Your instructions: Below are records. Find each line in them that holds the word "Bayreuth" and copy it.
------ The data ------
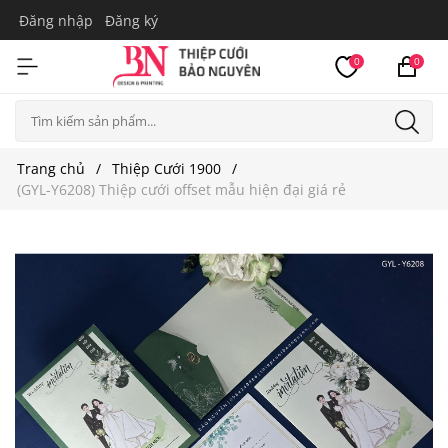
Đăng nhập
Đăng ký
0
0
Trang chủ
Thiệp Cưới 1900
(GYL-Y6208) Thiệp cưới offset mẫu hiện đại giá rẻ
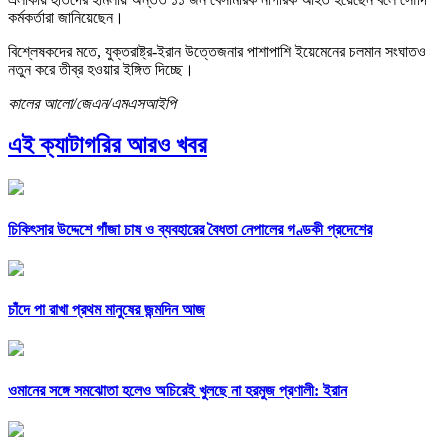
কর্মকর্তারা জানিয়েছেন।
বিশ্লেষকদের মতে, যুক্তরাষ্ট্র-ইরান উত্তেজনার পাশাপাশি ইয়েমেনের চলমান সংঘাতও
নতুন করে তীব্র হওয়ার ইঙ্গিত দিচ্ছে।
কালের আলো/জেএন/এমএসআইপি
এই ক্যাটাগরির আরও খবর
চিকিৎসার উদ্দেশে গাঁজা চাষ ও ব্যবহারের বৈধতা নেপালের গণ্ডকী প্রদেশের
চাঁদে পা রাখা প্রথম মানুষের জন্মদিন আজ
ওমানের সঙ্গে সমঝোতা হলেও অচিরেই খুলছে না হরমুজ প্রণালী: ইরান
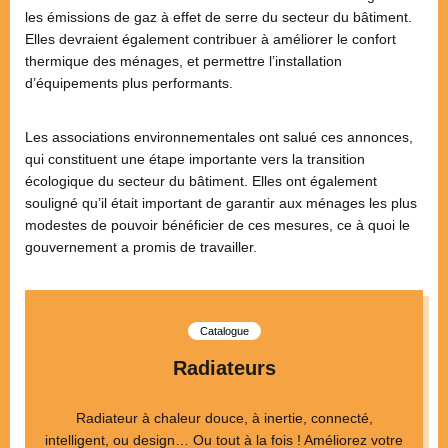
les émissions de gaz à effet de serre du secteur du bâtiment.
Elles devraient également contribuer à améliorer le confort
thermique des ménages, et permettre l’installation
d’équipements plus performants.
Les associations environnementales ont salué ces annonces,
qui constituent une étape importante vers la transition
écologique du secteur du bâtiment. Elles ont également
souligné qu’il était important de garantir aux ménages les plus
modestes de pouvoir bénéficier de ces mesures, ce à quoi le
gouvernement a promis de travailler.
Catalogue
Radiateurs
Radiateur à chaleur douce, à inertie, connecté,
intelligent, ou design… Ou tout à la fois ! Améliorez votre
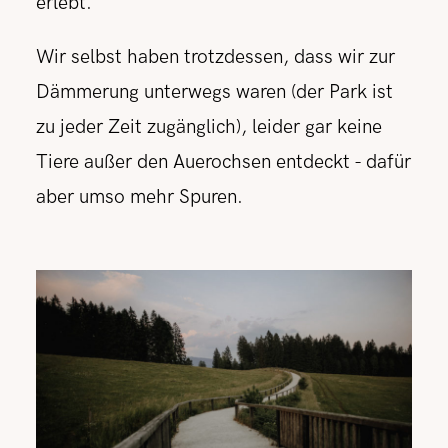
erlebt.
Wir selbst haben trotzdessen, dass wir zur
Dämmerung unterwegs waren (der Park ist
zu jeder Zeit zugänglich), leider gar keine
Tiere außer den Auerochsen entdeckt - dafür
aber umso mehr Spuren.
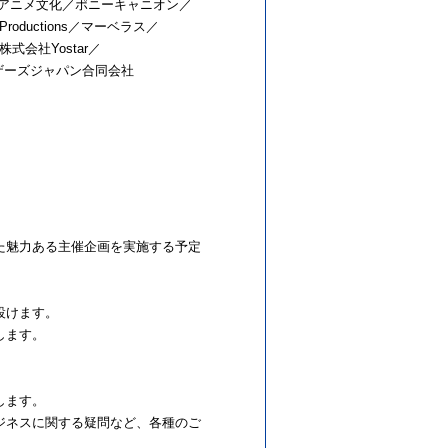
火虫アニメ文化／ポニーキャニオン／
ductions／マーベラス／
dio／株式会社Yostar／
ラザーズジャパン合同会社
た魅力ある主催企画を実施する予定
設けます。
します。
します。
ジネスに関する疑問など、各種のご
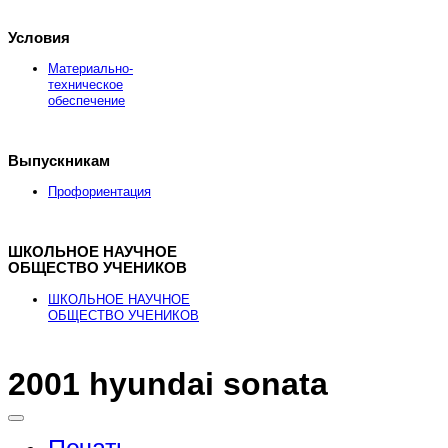
Условия
Материально-
техническое
обеспечение
Выпускникам
Профориентация
ШКОЛЬНОЕ НАУЧНОЕ
ОБЩЕСТВО УЧЕНИКОВ
ШКОЛЬНОЕ НАУЧНОЕ
ОБЩЕСТВО УЧЕНИКОВ
2001 hyundai sonata
Здесь можно
купить
рыболовные катушки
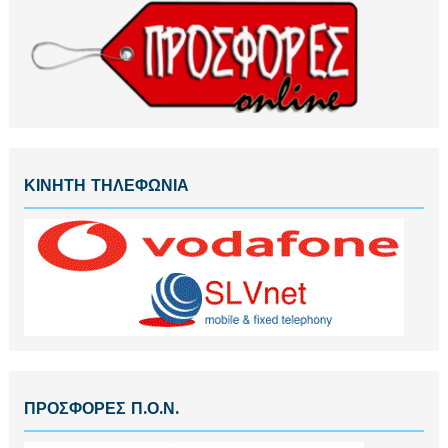
ΚΙΝΗΤΗ ΤΗΛΕΦΩΝΙΑ
ΠΡΟΣΦΟΡΕΣ Π.Ο.Ν.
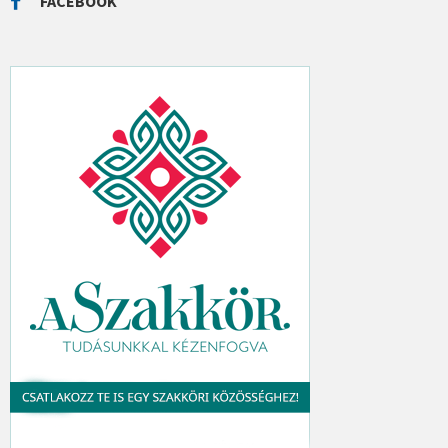
FACEBOOK
H
:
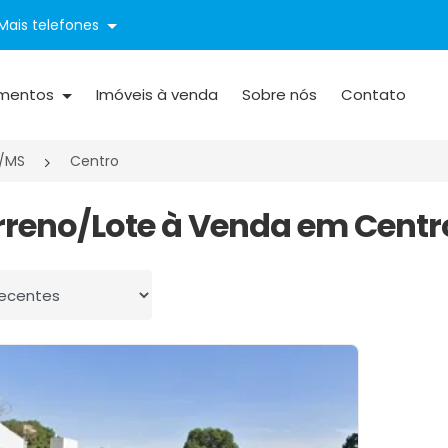
Mais telefones
mentos
Imóveis à venda
Sobre nós
Contato
/MS
Centro
erreno/Lote à Venda em Centr
 por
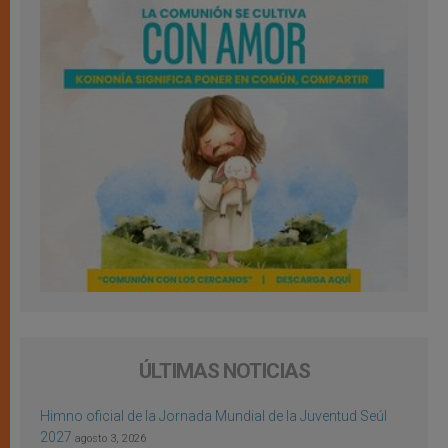
ÚLTIMAS NOTICIAS
Himno oficial de la Jornada Mundial de la Juventud Seúl
2027
agosto 3, 2026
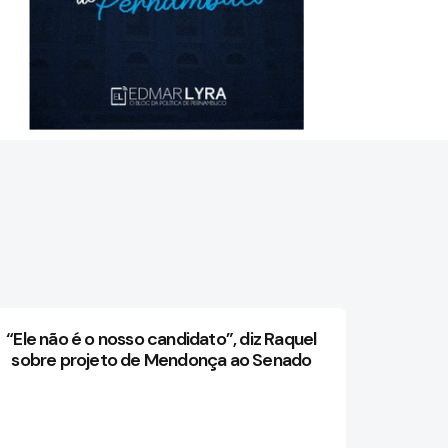
“Ele não é o nosso candidato”, diz Raquel
sobre projeto de Mendonça ao Senado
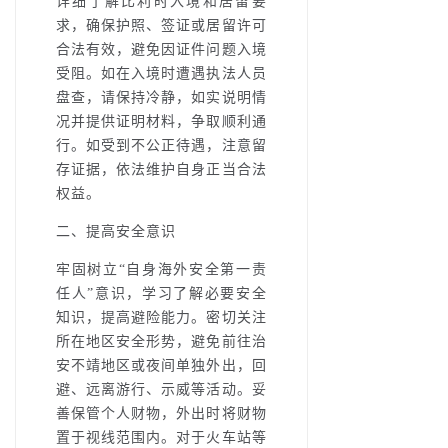
详细了解比利时入境和居留要
求，确保护照、签证或居留许可
合法有效，避免因证件问题入境
受阻。如在入境时遭遇执法人员
盘查，请保持冷静，如实说明情
况并提供证明材料，争取顺利通
行。如受到不公正待遇，注意留
存证据，依法维护自身正当合法
权益。
二、提高安全意识
牢固树立“自身海外安全第一责
任人”意识，学习了解必要安全
知识，提高避险能力。密切关注
所在地区安全形势，避免前往治
安不靖地区或夜间单独外出，回
避、远离游行、示威等活动。妥
善保管个人财物，外出时将财物
置于视线范围内。对于火车站等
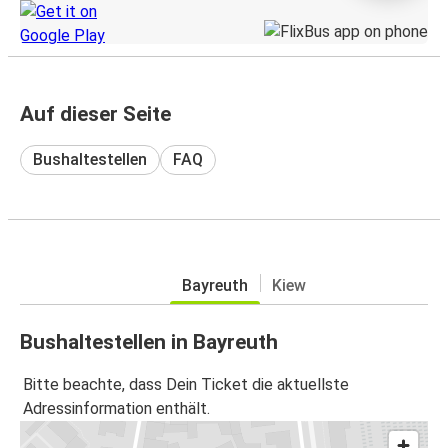
Auf dieser Seite
Bushaltestellen
FAQ
Bayreuth
Kiew
Bushaltestellen in Bayreuth
Bitte beachte, dass Dein Ticket die aktuellste
Adressinformation enthält.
------
Output of the task:
Bayreuth
Bushaltestellen in Bayreuth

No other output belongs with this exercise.